Do extenso relato, pode ler-se, entre muitos outros episódios, que na enfermaria chegaram a estar 23 instruendos a soro. Logo de manhã do dia 4 de Setembro pelo menos seis sentiram-se muito mal e desmaiaram.

Pelo menos dois foram castigados e não puderam beber água e alguns apenas beberam, no máximo, durante toda a manhã, 32cl de água. Outros quatro instruendos foram privados do almoço. Também por castigo.

Os instruendos do grupo de graduados (a que pertencia Hugo Abreu, 20 anos) não dormiram e ao pequeno-almoço foram privados de água.
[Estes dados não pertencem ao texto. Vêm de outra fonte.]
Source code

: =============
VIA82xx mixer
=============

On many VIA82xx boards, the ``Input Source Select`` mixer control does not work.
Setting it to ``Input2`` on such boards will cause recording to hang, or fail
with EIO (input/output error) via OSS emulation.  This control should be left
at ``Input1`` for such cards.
Também comeram menos do que o previsto. Havia mais três grupos de praças. Os elementos de um desses grupos (a que pertencia Dylan da Silva, também com 20 anos) dormiram duas horas. A prova implicou elevado esforço físico sob um calor extremo, mas os pedidos de água foram recusados.

O desmaio do primeiro instruendo foi presenciado pelos instrutores. A instrução prosseguiu. Alguns começaram a sentir-se mal com vómitos e tremores, ficaram fardadso no interior do Posto de Socorros, onde a temperatura era elevada, deitados e a soro até ao dia seguinte.

Depois das 14h00, e com uma temperatura acima de 40 graus Celsius, os instruendos de pelo menos um grupo — o de Dylan da Silva — foram impedidos de beber água, já depois de alguns não conseguirem andar. Foram obrigados a rastejar e a rebolar. Pelo menos quatro desmaiaram. Entre esses estava Hugo Abreu. Um após outro mostravam-se muito confusos. Não respondiam. Não se mantinham de pé. Alguns foram retirados para o Posto de Socorros. A outros foi ordenado, mesmo assim, que rastejassem.